### Input

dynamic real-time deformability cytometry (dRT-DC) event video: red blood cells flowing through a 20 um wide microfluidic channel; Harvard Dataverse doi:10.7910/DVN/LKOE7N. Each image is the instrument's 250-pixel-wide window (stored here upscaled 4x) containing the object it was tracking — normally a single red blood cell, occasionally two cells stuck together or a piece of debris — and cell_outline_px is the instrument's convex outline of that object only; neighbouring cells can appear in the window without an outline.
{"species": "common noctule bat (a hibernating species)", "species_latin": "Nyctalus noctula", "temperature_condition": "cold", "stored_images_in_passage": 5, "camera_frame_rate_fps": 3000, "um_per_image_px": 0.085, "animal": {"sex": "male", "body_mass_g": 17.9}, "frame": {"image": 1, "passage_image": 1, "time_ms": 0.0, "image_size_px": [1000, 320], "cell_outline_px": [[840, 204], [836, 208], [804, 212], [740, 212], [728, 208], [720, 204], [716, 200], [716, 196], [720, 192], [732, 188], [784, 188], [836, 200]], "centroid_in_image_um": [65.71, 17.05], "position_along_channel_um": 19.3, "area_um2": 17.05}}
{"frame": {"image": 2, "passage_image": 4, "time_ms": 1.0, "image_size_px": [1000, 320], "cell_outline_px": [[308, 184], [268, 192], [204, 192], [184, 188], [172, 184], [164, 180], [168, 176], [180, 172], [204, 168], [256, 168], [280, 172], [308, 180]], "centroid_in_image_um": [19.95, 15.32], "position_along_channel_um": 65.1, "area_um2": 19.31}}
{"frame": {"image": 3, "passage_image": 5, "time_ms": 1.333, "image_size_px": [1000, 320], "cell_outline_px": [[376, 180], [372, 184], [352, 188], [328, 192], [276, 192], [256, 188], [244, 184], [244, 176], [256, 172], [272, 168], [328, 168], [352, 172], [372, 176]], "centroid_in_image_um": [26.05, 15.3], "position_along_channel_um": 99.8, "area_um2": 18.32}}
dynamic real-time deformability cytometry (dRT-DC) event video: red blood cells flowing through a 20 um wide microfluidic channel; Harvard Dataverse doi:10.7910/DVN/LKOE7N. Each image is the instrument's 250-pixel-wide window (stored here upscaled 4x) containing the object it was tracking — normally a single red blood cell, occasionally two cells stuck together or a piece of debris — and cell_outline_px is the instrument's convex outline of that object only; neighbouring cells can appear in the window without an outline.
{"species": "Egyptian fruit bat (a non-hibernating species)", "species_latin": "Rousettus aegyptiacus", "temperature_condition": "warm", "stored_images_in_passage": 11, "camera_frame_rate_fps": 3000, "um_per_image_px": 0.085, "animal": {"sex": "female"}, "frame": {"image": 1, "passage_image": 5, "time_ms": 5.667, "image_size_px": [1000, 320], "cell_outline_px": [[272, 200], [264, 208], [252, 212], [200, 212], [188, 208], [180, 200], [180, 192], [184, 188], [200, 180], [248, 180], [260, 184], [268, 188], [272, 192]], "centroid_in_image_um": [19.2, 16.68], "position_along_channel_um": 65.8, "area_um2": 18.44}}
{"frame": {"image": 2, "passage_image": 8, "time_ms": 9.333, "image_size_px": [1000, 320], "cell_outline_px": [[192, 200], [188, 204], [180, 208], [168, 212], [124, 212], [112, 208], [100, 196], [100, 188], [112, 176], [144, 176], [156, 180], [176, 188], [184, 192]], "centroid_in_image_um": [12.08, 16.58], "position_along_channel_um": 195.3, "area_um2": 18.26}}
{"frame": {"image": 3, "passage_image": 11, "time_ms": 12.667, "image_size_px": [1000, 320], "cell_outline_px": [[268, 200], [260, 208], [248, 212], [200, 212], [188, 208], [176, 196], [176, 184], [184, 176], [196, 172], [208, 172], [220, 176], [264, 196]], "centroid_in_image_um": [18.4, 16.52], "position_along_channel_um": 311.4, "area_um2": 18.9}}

######

• Work to be completed
Output the whole listing above again, word for word.

• Solution
dynamic real-time deformability cytometry (dRT-DC) event video: red blood cells flowing through a 20 um wide microfluidic channel; Harvard Dataverse doi:10.7910/DVN/LKOE7N. Each image is the instrument's 250-pixel-wide window (stored here upscaled 4x) containing the object it was tracking — normally a single red blood cell, occasionally two cells stuck together or a piece of debris — and cell_outline_px is the instrument's convex outline of that object only; neighbouring cells can appear in the window without an outline.
{"species": "common noctule bat (a hibernating species)", "species_latin": "Nyctalus noctula", "temperature_condition": "cold", "stored_images_in_passage": 5, "camera_frame_rate_fps": 3000, "um_per_image_px": 0.085, "animal": {"sex": "male", "body_mass_g": 17.9}, "frame": {"image": 1, "passage_image": 1, "time_ms": 0.0, "image_size_px": [1000, 320], "cell_outline_px": [[840, 204], [836, 208], [804, 212], [740, 212], [728, 208], [720, 204], [716, 200], [716, 196], [720, 192], [732, 188], [784, 188], [836, 200]], "centroid_in_image_um": [65.71, 17.05], "position_along_channel_um": 19.3, "area_um2": 17.05}}
{"frame": {"image": 2, "passage_image": 4, "time_ms": 1.0, "image_size_px": [1000, 320], "cell_outline_px": [[308, 184], [268, 192], [204, 192], [184, 188], [172, 184], [164, 180], [168, 176], [180, 172], [204, 168], [256, 168], [280, 172], [308, 180]], "centroid_in_image_um": [19.95, 15.32], "position_along_channel_um": 65.1, "area_um2": 19.31}}
{"frame": {"image": 3, "passage_image": 5, "time_ms": 1.333, "image_size_px": [1000, 320], "cell_outline_px": [[376, 180], [372, 184], [352, 188], [328, 192], [276, 192], [256, 188], [244, 184], [244, 176], [256, 172], [272, 168], [328, 168], [352, 172], [372, 176]], "centroid_in_image_um": [26.05, 15.3], "position_along_channel_um": 99.8, "area_um2": 18.32}}
dynamic real-time deformability cytometry (dRT-DC) event video: red blood cells flowing through a 20 um wide microfluidic channel; Harvard Dataverse doi:10.7910/DVN/LKOE7N. Each image is the instrument's 250-pixel-wide window (stored here upscaled 4x) containing the object it was tracking — normally a single red blood cell, occasionally two cells stuck together or a piece of debris — and cell_outline_px is the instrument's convex outline of that object only; neighbouring cells can appear in the window without an outline.
{"species": "Egyptian fruit bat (a non-hibernating species)", "species_latin": "Rousettus aegyptiacus", "temperature_condition": "warm", "stored_images_in_passage": 11, "camera_frame_rate_fps": 3000, "um_per_image_px": 0.085, "animal": {"sex": "female"}, "frame": {"image": 1, "passage_image": 5, "time_ms": 5.667, "image_size_px": [1000, 320], "cell_outline_px": [[272, 200], [264, 208], [252, 212], [200, 212], [188, 208], [180, 200], [180, 192], [184, 188], [200, 180], [248, 180], [260, 184], [268, 188], [272, 192]], "centroid_in_image_um": [19.2, 16.68], "position_along_channel_um": 65.8, "area_um2": 18.44}}
{"frame": {"image": 2, "passage_image": 8, "time_ms": 9.333, "image_size_px": [1000, 320], "cell_outline_px": [[192, 200], [188, 204], [180, 208], [168, 212], [124, 212], [112, 208], [100, 196], [100, 188], [112, 176], [144, 176], [156, 180], [176, 188], [184, 192]], "centroid_in_image_um": [12.08, 16.58], "position_along_channel_um": 195.3, "area_um2": 18.26}}
{"frame": {"image": 3, "passage_image": 11, "time_ms": 12.667, "image_size_px": [1000, 320], "cell_outline_px": [[268, 200], [260, 208], [248, 212], [200, 212], [188, 208], [176, 196], [176, 184], [184, 176], [196, 172], [208, 172], [220, 176], [264, 196]], "centroid_in_image_um": [18.4, 16.52], "position_along_channel_um": 311.4, "area_um2": 18.9}}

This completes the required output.